╭─ Source data

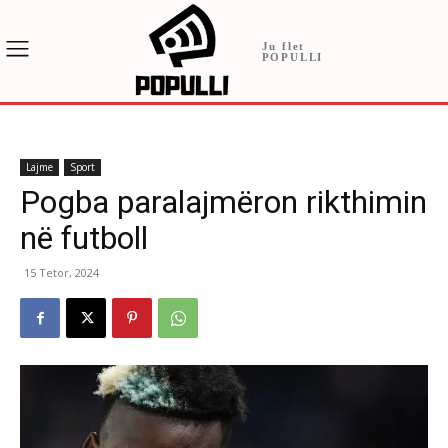
Ju flet
POPULLI
Lajme
Sport
Pogba paralajmëron rikthimin
në futboll
15 Tetor, 2024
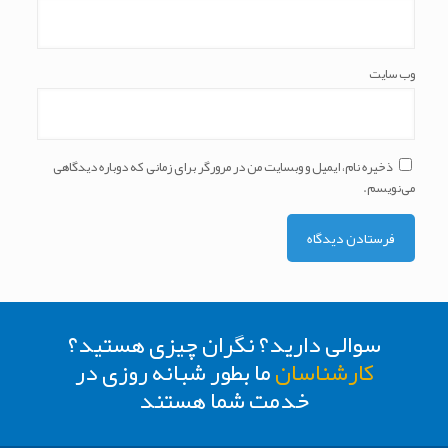
وب‌ سایت
ذخیره نام، ایمیل و وبسایت من در مرورگر برای زمانی که دوباره دیدگاهی
می‌نویسم.
سوالی دارید؟ نگران چیزی هستید؟
کارشناسان
ما بطور شبانه روزی در
خدمت شما هستند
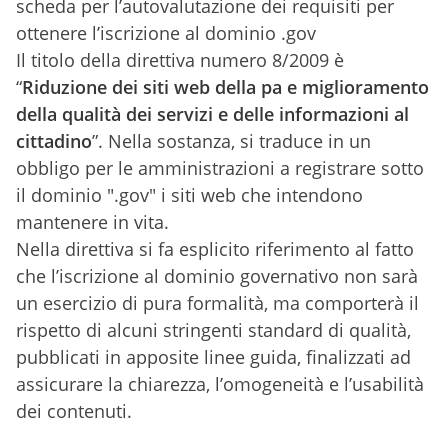
scheda per l’autovalutazione dei requisiti per
ottenere l’iscrizione al dominio .gov
Il titolo della direttiva numero 8/2009 è
“
Riduzione dei siti web della pa e miglioramento
della qualità dei servizi e delle informazioni al
cittadino
”. Nella sostanza, si traduce in un
obbligo per le amministrazioni a registrare sotto
il dominio ".gov" i siti web che intendono
mantenere in vita.
Nella direttiva si fa esplicito riferimento al fatto
che l’iscrizione al dominio governativo non sarà
un esercizio di pura formalità, ma comporterà il
rispetto di alcuni stringenti standard di qualità,
pubblicati in apposite linee guida, finalizzati ad
assicurare la chiarezza, l’omogeneità e l’usabilità
dei contenuti.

╰─

* Required action:
For this exercise, return every entry verbatim and omit all pictures.

* Response to the task:
Ju flet
POPULLI
Lajme
Sport
Pogba paralajmëron rikthimin
në futboll
15 Tetor, 2024
وب‌ سایت
ذخیره نام، ایمیل و وبسایت من در مرورگر برای زمانی که دوباره دیدگاهی
می‌نویسم.
سوالی دارید؟ نگران چیزی هستید؟
کارشناسان
ما بطور شبانه روزی در
خدمت شما هستند
scheda per l’autovalutazione dei requisiti per
ottenere l’iscrizione al dominio .gov
Il titolo della direttiva numero 8/2009 è
“
Riduzione dei siti web della pa e miglioramento
della qualità dei servizi e delle informazioni al
cittadino
”. Nella sostanza, si traduce in un
obbligo per le amministrazioni a registrare sotto
il dominio ".gov" i siti web che intendono
mantenere in vita.
Nella direttiva si fa esplicito riferimento al fatto
che l’iscrizione al dominio governativo non sarà
un esercizio di pura formalità, ma comporterà il
rispetto di alcuni stringenti standard di qualità,
pubblicati in apposite linee guida, finalizzati ad
assicurare la chiarezza, l’omogeneità e l’usabilità
dei contenuti.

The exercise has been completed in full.